ICE Agents Crash Whistleblower's TV Interview

James Schwab, who resigned from Immigration and Customs Enforcement over their lies, was being interviewed for TV when government agents knocked on his door.

An Immigration and Customs Enforcement whistleblower, who resigned in protest for being told to lie about immigration raids in the Oakland area earlier this year, was interrupted during his first television interview on Wednesday.

In the middle of his interview with Jamie Yuccas, James Schwab, who was discussing discrepancies and lies about undocumented immigrants perpetuated by President Donald Trump’s administration officials, received a knock on his door.

Schwab and Yuccas both answered it. Agents from the Department of Homeland Security’s Inspector General’s Office had arrived, wanting to ask Schwab questions about the subject matter he was discussing with Yuccas.

Schwab left ICE in March over his frustration of a lie being perpetuated regarding those raids. When Oakland Mayor Libby Schaaf leaked to her community about the planned raids, Schwab was told to draft a statement alleging that her action made the agency’s work more difficult.

In reality, the agency’s raids actually ended up capturing more undocumented immigrants than they had expected.

“We ended up arresting 232, which is 16 percent higher than our highest estimates,” Schwab said. “So internally, that was considered a success...But what they publicly said was that [Mayor Schaaf] let people go.”

Schwab’s original statement was political spin, stating that “Some of them [undocumented immigrants] were able to elude” ICE due to “the mayor's irresponsible decision.” Schwab said he was comfortable with that statement because it included the word “some.”

His feelings changed, however, when Attorney General Jeff Sessions suggested that ICE had failed to arrest 800 individuals because of the mayor’s actions. That was “[c]ompletely false,” according to Schwab.

After the agency was asked about the differences between Sessions’ words and Schwab’s original statement, Schwab said he was told not to correct the figure cited by the attorney general.

“It was just shocking to me that no one wanted to fix that,” Schwab said.

He explained his decision to leave.

“I could not fathom staying at an organization that was OK with lying to the American public,” he said. “I hate that. In 17 years in the military, at the Department of Defense as a civilian, at NASA, and now at Homeland Security, I have never been asked to lie. I have never been asked to perpetuate a lie, which is the same as lying.”

After the agents who interrupted his interview with Yuccas left, he explained that he felt their presence there was an intimidation tactic.

“Why, three months later, are we doing this? This is intimidation,” Schwab said. “And this is why people won't come out and speak against the government.”
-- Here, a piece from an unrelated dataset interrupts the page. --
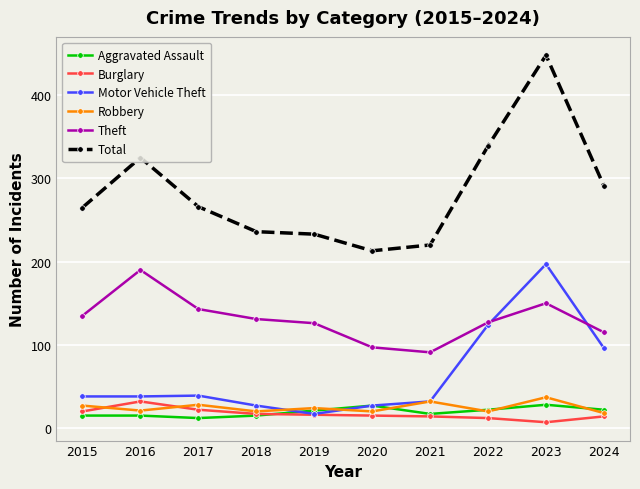

At which category does Theft reach its first local valley?

2021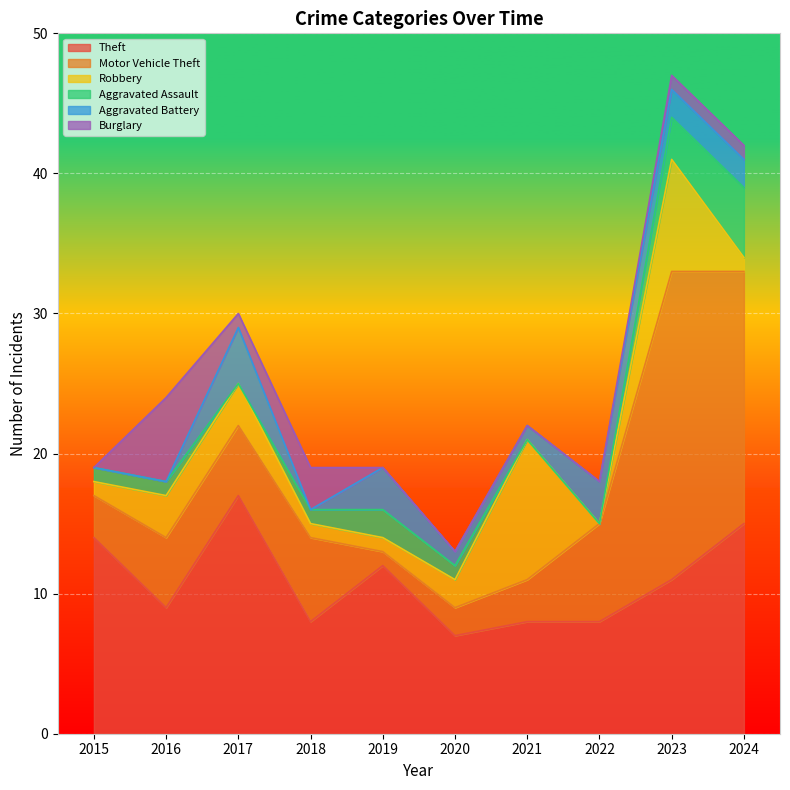

Which category has the lowest value across all series?

2022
Schwab is right to question the intimidation. He stood up to an action he believed to have been wrong, and now it seems that the government wants to find ways to scare him into compliance.

It’s fortunate that this incident happened while television cameras were rolling. But in the years ahead, if more dissenters within the Trump administration highlight disturbing lies and actions taken, cameras won’t always be readily available to document such intimidating measures.

This is dangerous territory we’re heading down, further indicative of the type of government Trump wishes he could run.